__What to work on__.
Please count how many lines in the entries below contain "drawn" and reply with the figure alone.

Collected data
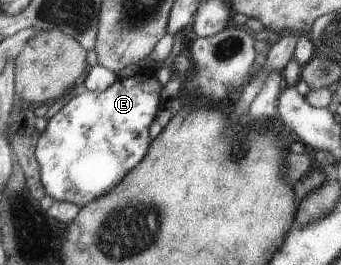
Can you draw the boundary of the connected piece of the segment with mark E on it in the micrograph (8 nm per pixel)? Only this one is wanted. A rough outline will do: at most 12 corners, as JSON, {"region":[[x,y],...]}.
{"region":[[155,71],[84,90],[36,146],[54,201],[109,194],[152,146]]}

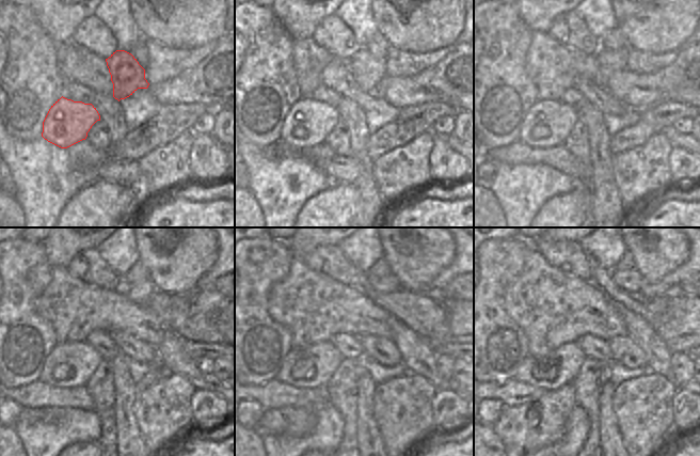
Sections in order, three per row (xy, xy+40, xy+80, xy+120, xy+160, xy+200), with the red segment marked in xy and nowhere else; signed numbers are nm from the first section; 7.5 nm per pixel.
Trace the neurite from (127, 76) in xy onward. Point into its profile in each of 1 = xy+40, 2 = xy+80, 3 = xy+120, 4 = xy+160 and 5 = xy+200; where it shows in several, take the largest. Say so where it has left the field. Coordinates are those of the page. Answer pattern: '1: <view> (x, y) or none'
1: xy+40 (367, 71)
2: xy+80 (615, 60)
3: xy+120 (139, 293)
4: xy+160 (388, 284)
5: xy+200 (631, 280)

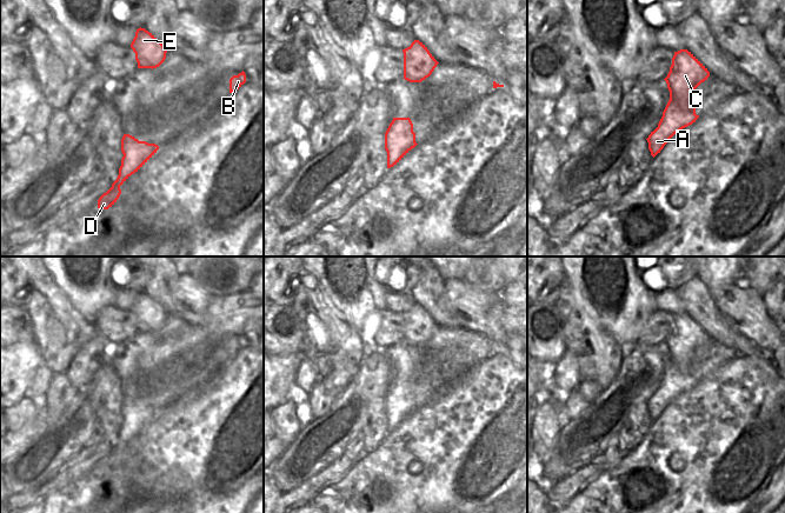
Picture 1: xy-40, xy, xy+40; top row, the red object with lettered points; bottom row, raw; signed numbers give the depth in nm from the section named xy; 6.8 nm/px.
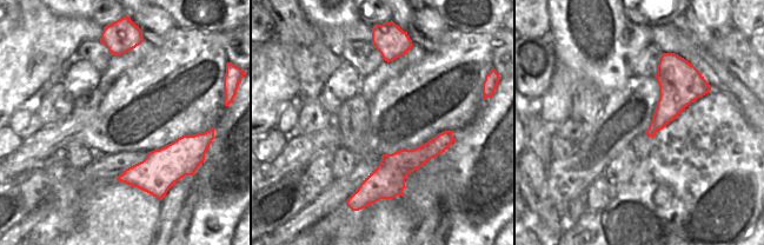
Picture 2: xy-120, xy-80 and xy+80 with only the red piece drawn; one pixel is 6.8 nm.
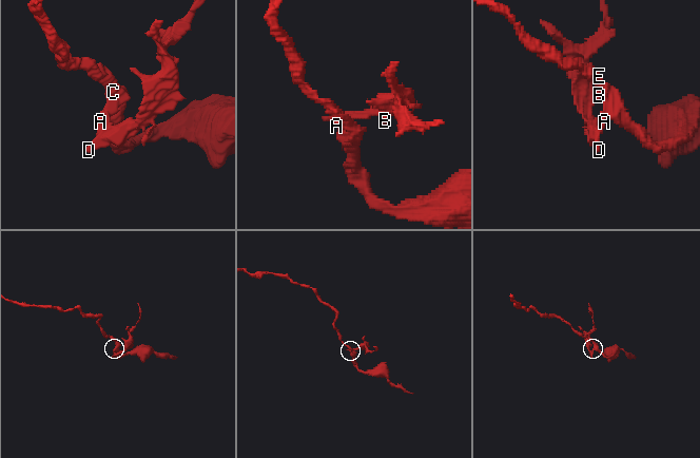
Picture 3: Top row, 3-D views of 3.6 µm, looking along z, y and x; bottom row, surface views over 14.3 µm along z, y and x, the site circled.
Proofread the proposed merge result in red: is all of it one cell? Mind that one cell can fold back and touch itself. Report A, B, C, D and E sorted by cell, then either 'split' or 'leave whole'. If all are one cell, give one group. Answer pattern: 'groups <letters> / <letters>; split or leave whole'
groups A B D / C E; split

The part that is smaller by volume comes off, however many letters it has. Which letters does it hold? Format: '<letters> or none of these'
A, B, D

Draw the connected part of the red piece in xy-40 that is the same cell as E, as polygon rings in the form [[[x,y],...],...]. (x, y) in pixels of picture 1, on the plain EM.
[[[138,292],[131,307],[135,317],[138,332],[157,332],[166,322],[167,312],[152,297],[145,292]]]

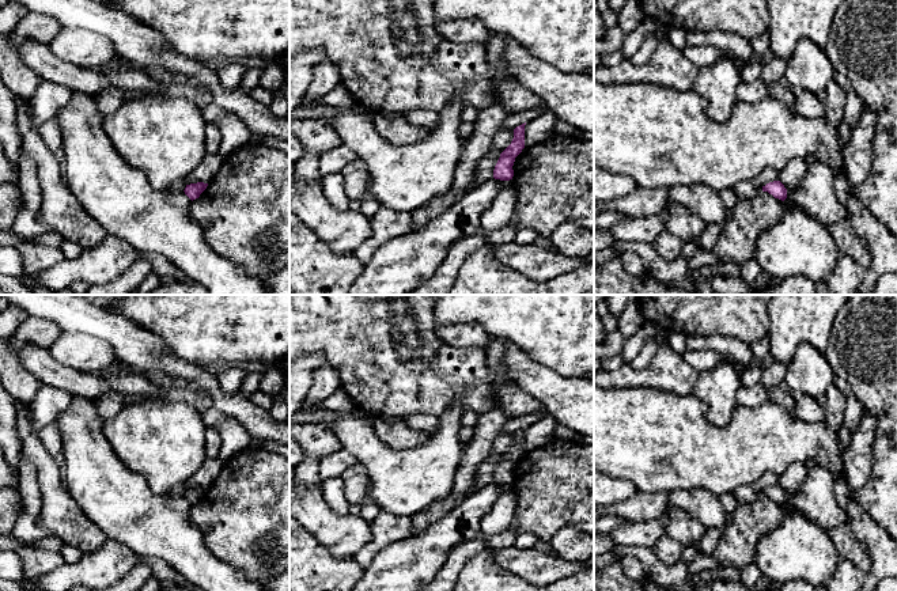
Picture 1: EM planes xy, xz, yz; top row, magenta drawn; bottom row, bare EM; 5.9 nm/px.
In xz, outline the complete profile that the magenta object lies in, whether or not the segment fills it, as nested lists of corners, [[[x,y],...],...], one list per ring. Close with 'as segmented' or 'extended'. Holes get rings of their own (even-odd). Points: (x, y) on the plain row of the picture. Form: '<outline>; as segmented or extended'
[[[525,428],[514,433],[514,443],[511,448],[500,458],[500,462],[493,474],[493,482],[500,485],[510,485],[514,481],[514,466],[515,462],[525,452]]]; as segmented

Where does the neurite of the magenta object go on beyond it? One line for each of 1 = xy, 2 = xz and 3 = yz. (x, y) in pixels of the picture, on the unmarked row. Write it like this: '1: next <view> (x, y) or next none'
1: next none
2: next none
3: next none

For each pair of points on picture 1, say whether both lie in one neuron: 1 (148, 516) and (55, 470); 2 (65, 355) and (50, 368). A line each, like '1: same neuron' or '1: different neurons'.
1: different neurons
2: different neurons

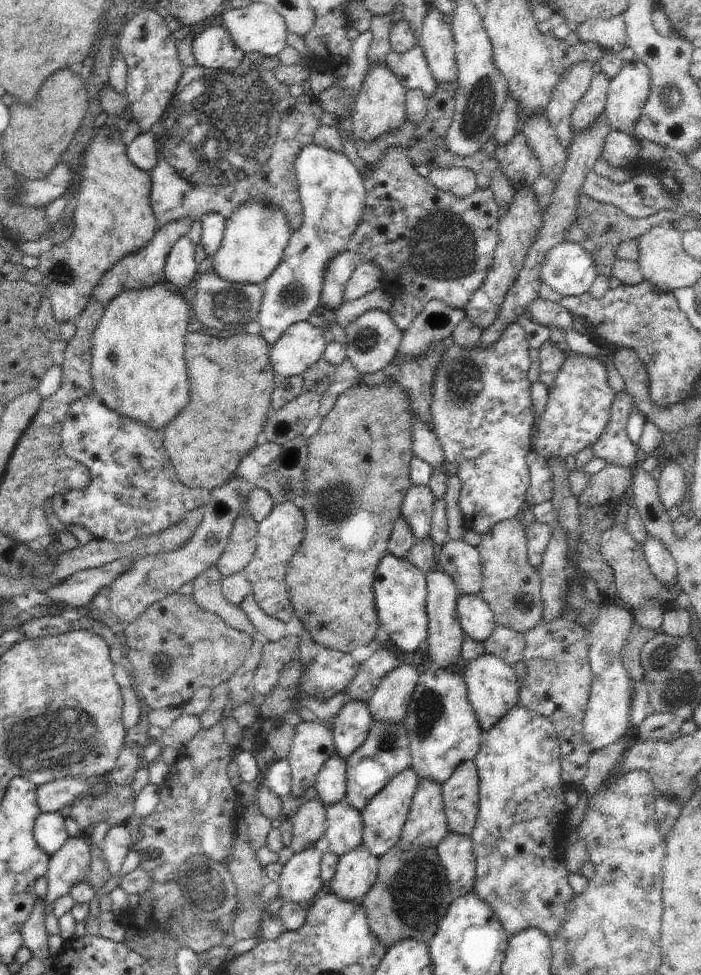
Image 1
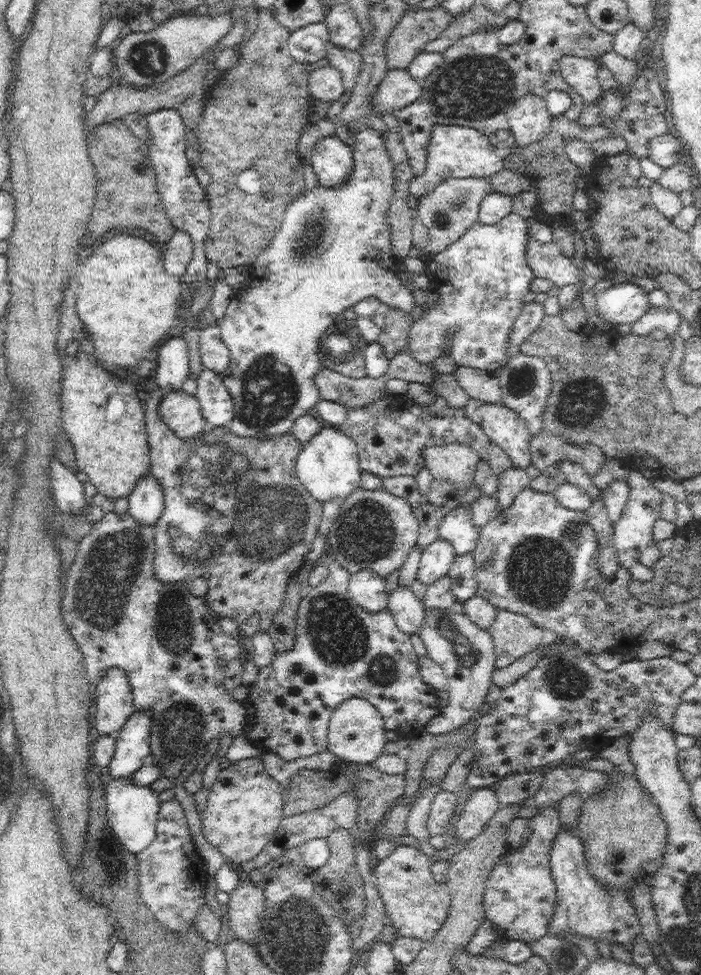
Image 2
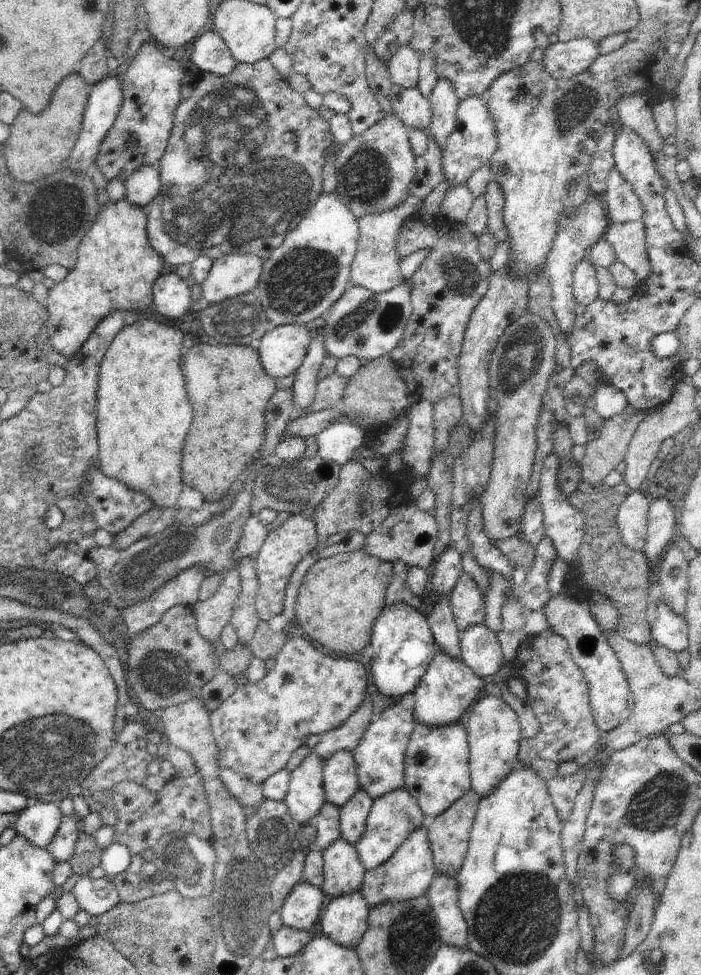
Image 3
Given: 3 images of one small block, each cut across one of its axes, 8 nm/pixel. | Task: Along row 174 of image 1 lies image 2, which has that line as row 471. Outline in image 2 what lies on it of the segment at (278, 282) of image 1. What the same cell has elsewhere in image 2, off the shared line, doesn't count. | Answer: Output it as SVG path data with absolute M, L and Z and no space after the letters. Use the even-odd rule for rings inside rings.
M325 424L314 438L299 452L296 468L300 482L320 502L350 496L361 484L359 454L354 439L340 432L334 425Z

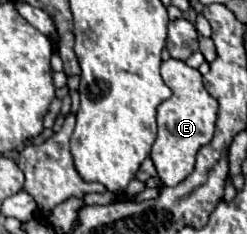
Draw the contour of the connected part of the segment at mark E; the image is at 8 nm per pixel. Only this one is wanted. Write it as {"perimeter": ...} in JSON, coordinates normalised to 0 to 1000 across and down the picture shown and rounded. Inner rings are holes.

__Completed exercise__.
2